Sycophancy remains the greatest ailment of our political culture. Many of those who now cheer one side or the other do so not out of conviction but out of convenience. Tomorrow they will switch allegiance. True patriotism lies not in defending personalities but in defending principles. A people enslaved by flattery cannot nurture a culture of justice.
The Nigerian elite must learn to submit to the same laws that govern the poor. When big men fence off public land and use connections to shield their interests, they mock the very constitution they swore to uphold. The FCT, as the mirror of national order, must not become a jungle where only the powerful can build.
The lesson for Wike himself is also clear: power is best exercised with calmness. The weight of his office demands more than bravery; it demands statesmanship. To lead is not merely to command, but to persuade — even those who resist your authority.
Equally, the lesson for the armed forces is that professionalism shines brightest in restraint. Obedience to illegal orders is not loyalty; it is complicity. The soldier who stands on the side of justice protects both his honour and the dignity of his uniform.
The Presidency, too, must see this episode as a wake-up call to clarify institutional boundaries. If soldiers can be drawn into civil enforcement without authorization, then our democracy remains at risk of subtle militarization. The constitution must speak louder than confusion.
The Nigerian public deserves better than spectacles of ego. We crave leaders who rise above emotion and officers who respect civilian supremacy. Our children must not inherit a nation where authority means shouting matches and intimidation in public glare.
Every democracy matures through such tests. What matters is whether we learn the right lessons. The British once had generals who defied parliament; the Americans once fought over states’ rights; Nigeria, too, must pass through her own growing pains but with humility, not hubris.
If the confrontation has stirred discomfort, then perhaps it has done the nation some good. It forces a conversation long overdue: Who truly owns the state — the citizen or the powerful? Can we build a Nigeria where institutions, not individuals, define our destiny?

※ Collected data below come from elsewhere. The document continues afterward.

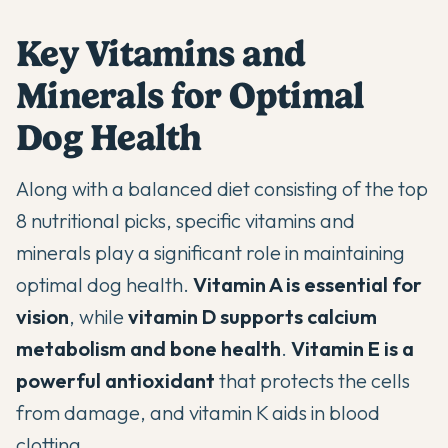
Key Vitamins and
Minerals for Optimal
Dog Health
Along with a balanced diet consisting of the top
8 nutritional picks, specific vitamins and
minerals play a significant role in maintaining
optimal dog health.
Vitamin A is essential for
vision
, while
vitamin D supports calcium
metabolism and bone health
.
Vitamin E is a
powerful antioxidant
that protects the cells
from damage, and vitamin K aids in blood
clotting.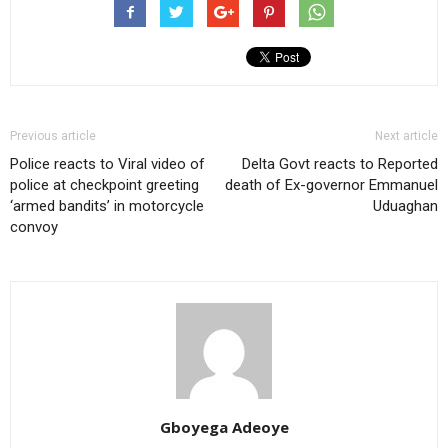
Previous article
Next article
Police reacts to Viral video of
Delta Govt reacts to Reported
police at checkpoint greeting
death of Ex-governor Emmanuel
‘armed bandits’ in motorcycle
Uduaghan
convoy
Gboyega Adeoye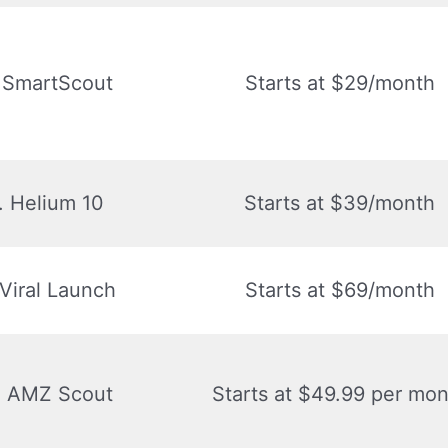
. SmartScout
Starts at $29/month
. Helium 10
Starts at $39/month
 Viral Launch
Starts at $69/month
. AMZ Scout
Starts at $49.99 per mon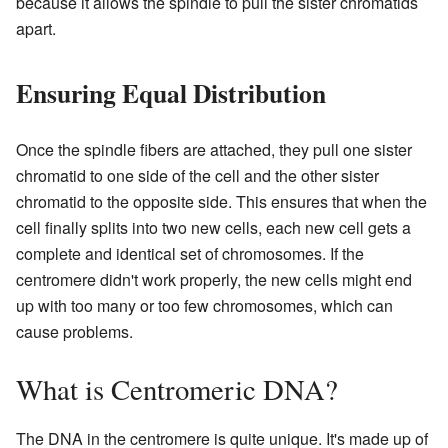
because it allows the spindle to pull the sister chromatids
apart.
Ensuring Equal Distribution
Once the spindle fibers are attached, they pull one sister
chromatid to one side of the cell and the other sister
chromatid to the opposite side. This ensures that when the
cell finally splits into two new cells, each new cell gets a
complete and identical set of chromosomes. If the
centromere didn't work properly, the new cells might end
up with too many or too few chromosomes, which can
cause problems.
What is Centromeric DNA?
The DNA in the centromere is quite unique. It's made up of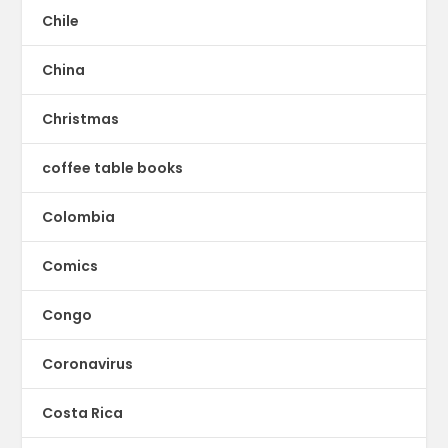
Chile
China
Christmas
coffee table books
Colombia
Comics
Congo
Coronavirus
Costa Rica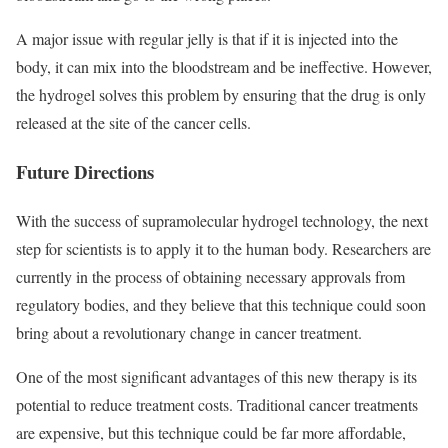
A major issue with regular jelly is that if it is injected into the
body, it can mix into the bloodstream and be ineffective. However,
the hydrogel solves this problem by ensuring that the drug is only
released at the site of the cancer cells.
Future Directions
With the success of supramolecular hydrogel technology, the next
step for scientists is to apply it to the human body. Researchers are
currently in the process of obtaining necessary approvals from
regulatory bodies, and they believe that this technique could soon
bring about a revolutionary change in cancer treatment.
One of the most significant advantages of this new therapy is its
potential to reduce treatment costs. Traditional cancer treatments
are expensive, but this technique could be far more affordable,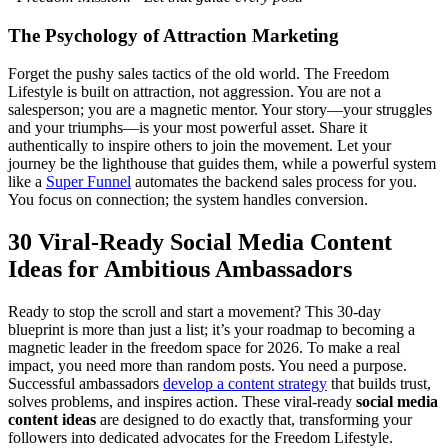
The Psychology of Attraction Marketing
Forget the pushy sales tactics of the old world. The Freedom
Lifestyle is built on attraction, not aggression. You are not a
salesperson; you are a magnetic mentor. Your story—your struggles
and your triumphs—is your most powerful asset. Share it
authentically to inspire others to join the movement. Let your
journey be the lighthouse that guides them, while a powerful system
like a
Super Funnel
automates the backend sales process for you.
You focus on connection; the system handles conversion.
30 Viral-Ready Social Media Content
Ideas for Ambitious Ambassadors
Ready to stop the scroll and start a movement? This 30-day
blueprint is more than just a list; it’s your roadmap to becoming a
magnetic leader in the freedom space for 2026. To make a real
impact, you need more than random posts. You need a purpose.
Successful ambassadors
develop a content strategy
that builds trust,
solves problems, and inspires action. These viral-ready
social media
content ideas
are designed to do exactly that, transforming your
followers into dedicated advocates for the Freedom Lifestyle.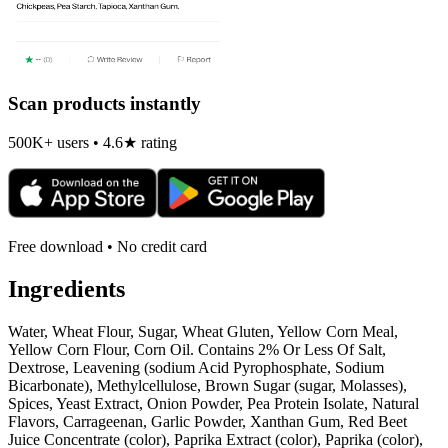
Scan products instantly
500K+ users • 4.6★ rating
Free download • No credit card
Ingredients
Water, Wheat Flour, Sugar, Wheat Gluten, Yellow Corn Meal,
Yellow Corn Flour, Corn Oil. Contains 2% Or Less Of Salt,
Dextrose, Leavening (sodium Acid Pyrophosphate, Sodium
Bicarbonate), Methylcellulose, Brown Sugar (sugar, Molasses),
Spices, Yeast Extract, Onion Powder, Pea Protein Isolate, Natural
Flavors, Carrageenan, Garlic Powder, Xanthan Gum, Red Beet
Juice Concentrate (color), Paprika Extract (color), Paprika (color),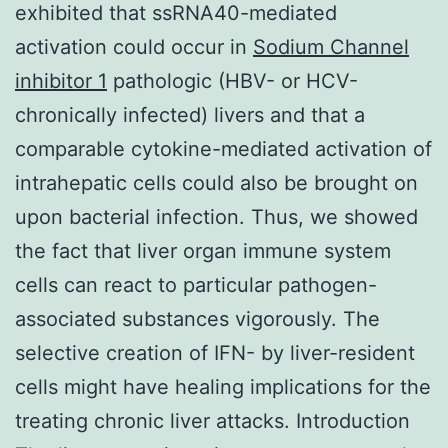
exhibited that ssRNA40-mediated
activation could occur in
Sodium Channel
inhibitor 1
pathologic (HBV- or HCV-
chronically infected) livers and that a
comparable cytokine-mediated activation of
intrahepatic cells could also be brought on
upon bacterial infection. Thus, we showed
the fact that liver organ immune system
cells can react to particular pathogen-
associated substances vigorously. The
selective creation of IFN- by liver-resident
cells might have healing implications for the
treating chronic liver attacks. Introduction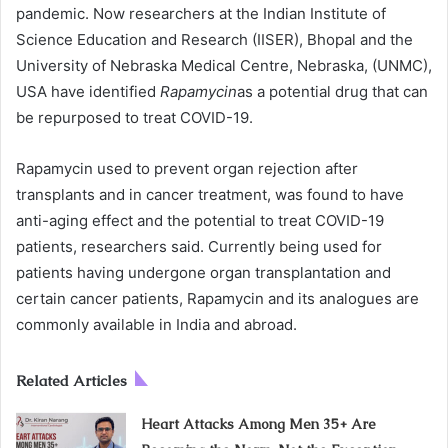
pandemic. Now researchers at the Indian Institute of
Science Education and Research (IISER), Bhopal and the
University of Nebraska Medical Centre, Nebraska, (UNMC),
USA have identified
Rapamycin
as a potential drug that can
be repurposed to treat COVID-19.
Rapamycin used to prevent organ rejection after
transplants and in cancer treatment, was found to have
anti-aging effect and the potential to treat COVID-19
patients, researchers said. Currently being used for
patients having undergone organ transplantation and
certain cancer patients, Rapamycin and its analogues are
commonly available in India and abroad.
Related Articles
Heart Attacks Among Men 35+ Are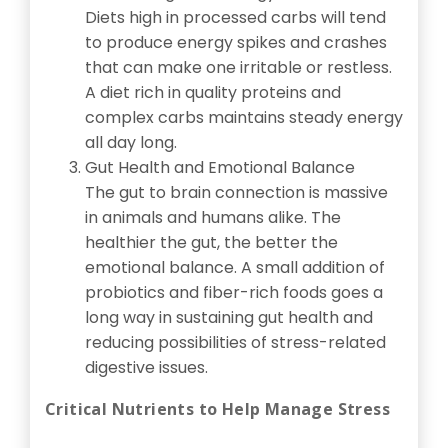
Diets high in processed carbs will tend
to produce energy spikes and crashes
that can make one irritable or restless.
A diet rich in quality proteins and
complex carbs maintains steady energy
all day long.
Gut Health and Emotional Balance
The gut to brain connection is massive
in animals and humans alike. The
healthier the gut, the better the
emotional balance. A small addition of
probiotics and fiber-rich foods goes a
long way in sustaining gut health and
reducing possibilities of stress-related
digestive issues.
Critical Nutrients to Help Manage Stress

As the dust settles, both the FCTA and the military hierarchy must conduct impartial investigations. The truth must be established — not to shame anyone, but to restore order. Where laws were broken, consequences must follow. Where misunderstandings occurred, apologies must be offered.
Let the rule of law triumph over the rule of impulse. Let civility triumph over confrontation. Let governance return to the path of dialogue and procedure.
Nigeria cannot continue to oscillate between civilian bravado and military arrogance. Both impulses spring from the same insecurity — the fear of losing control. True leadership lies in the ability to trust institutions to do their work without coercion.
Those who witnessed the clash saw a drama of two gladiators. One in starched khaki, one in well-cut suit. Both proud, both unyielding. But a nation cannot be built on stubbornness; it must be built on understanding. Power, when it meets power, should produce order, not chaos.
We must resist the temptation to glorify temper. Governance is not warfare; it is stewardship. The citizen watches, the world observes, and history records. How we handle moments like this will define our collective maturity.
The confrontation may have ended without violence, but it left deep questions in the national conscience. When men of authority quarrel in the open, institutions tremble. The people, once again, become spectators in a theatre of misplaced pride.
It is time for all who hold office — civilian or military — to remember that they serve under the same flag. That flag is neither khaki nor political colour; it is green-white-green, and it demands humility.
No victor, no vanquish only a lesson for a nation still learning to govern itself with dignity.